Balsamico & EV Olive oils - does it matter to you?

CHSeifert | Mar 30, 202111:59 AM     24

Now that I’m done getting my perfect cookware setup of all the best ECI, 2.5 copper, PLY, carbon steel and SS sandwich bottom pans & pots and my dream knife setup, I’ve always known I would start optimising the quality of the ingredients I use in my home cooking.

So I’ve now started my interest in good quality Extra Virgin (EV) olive oils, balsamicos and Sherry vinegars.

What do you hounds use in your home kitchen and do you take the next step to use a better quality EV olive oil, balsamico and sherry vinegar in your dishes?

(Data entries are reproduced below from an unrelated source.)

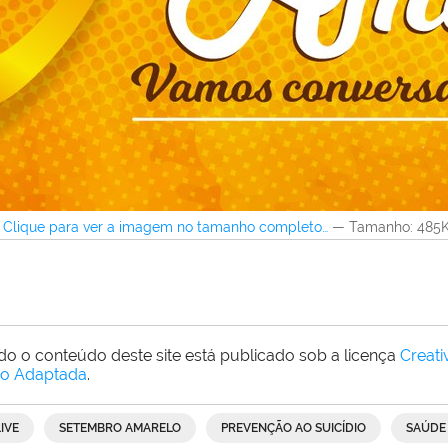
Clique para ver a imagem no tamanho completo…
—
Tamanho
: 485
do o conteúdo deste site está publicado sob a licença
Creat
o Adaptada
.
LIVE
SETEMBRO AMARELO
PREVENÇÃO AO SUICÍDIO
SAÚDE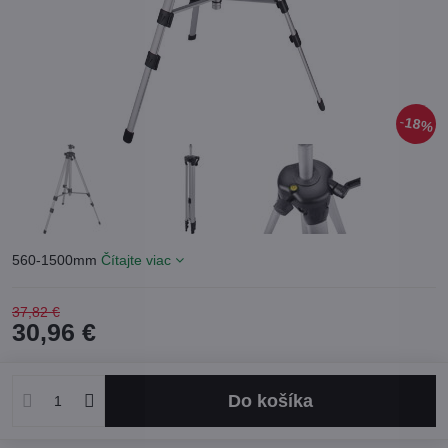
18%
560-1500mm
Čítajte viac
37,82 €
30,96 €
Do košíka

I still sear and fry in rapeseed oil, but now own a somewhat thicker extra virgin olive oil, which isn’t totally flavourful and often add this to the rapeseed oil, if I’m making Mediterranean dishes.

I then use a really expensive bold grassy scented olive oil, which I use for cold dishes and at the final stage of pasta dishes.

The same with balsamico. I’m a huge fan of this and use it in my dark sauces, marinades and stews. I own a cheap thin non-aged one, a medium richer thicker one and an aged thick bold one. They are used for different stages of the dishes I make, though only one at a time.
The thickest aged most expensive balsamico is mostly used for cold dishes or at the final stage of a hot dish.

I do also use white wine vinegars and red wine vinegars, but for most dishes I find that sherry vinegar has a better more rounded taste.

Do you just use what’s on sale or do you also handpick your EV olive oils and balsamicos?